If you set subtract_mean=False, the mean activity in each voxel in each partition is not subtracted out. This means that the reliability and noise estimates are based both on the mean activity pattern across conditions, as well as differences between conditions. Usually, this leads to much higher reliabilities, as the mean activity pattern if often stronger than the differences between conditions.

Separating the analysis by voxel and condition

For all functions, you can specify the parameter separate. The default setting is separate='None'. This means that the reliability is calculated across all voxels and conditions. If you set separate='voxel_wise', the reliability is calculated for each voxel separately. If you set separate='cond_wise', the reliability is calculated for each condition separately.

Leave-one-out reliability

We also provide a function that calculates the correlation of the pattern within each run with the average pattern for the other runs (reliability.within_subj_loo). The separate measures for each run are useful to spot a run that has bad signal-to-noise, or for which there was an error in the processing.

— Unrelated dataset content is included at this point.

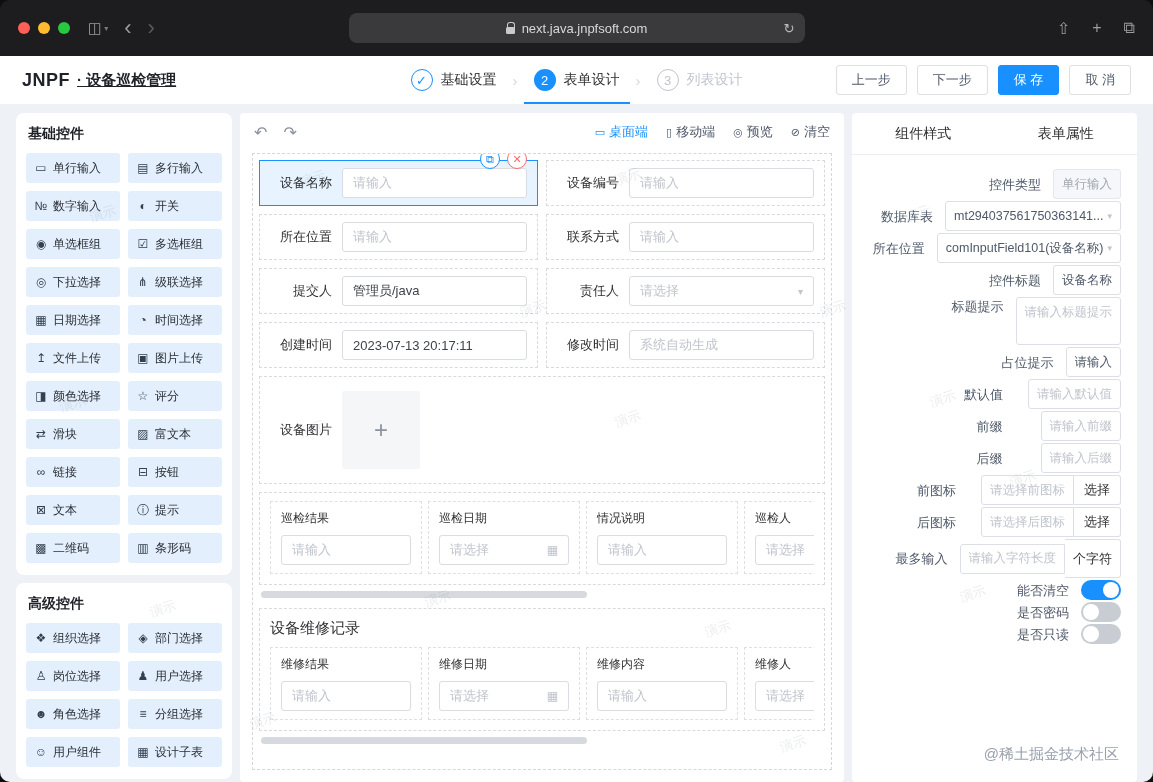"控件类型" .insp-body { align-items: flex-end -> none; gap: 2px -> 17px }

Similarly, we also provide a function that calculates the correlation of the pattern for each subject with the average pattern for the other subjects (reliability.between_subj_loo). The subject-specific measure can be used for spotting outlier subjects or subjects for which an error occurred. The average of the loo-correlation can also serves as lower noise-ceiling for group models.

Note that the reliability measures across runs (or across subjects) are not strictly independent, so care needs to be taken when using these measures in statistical tests.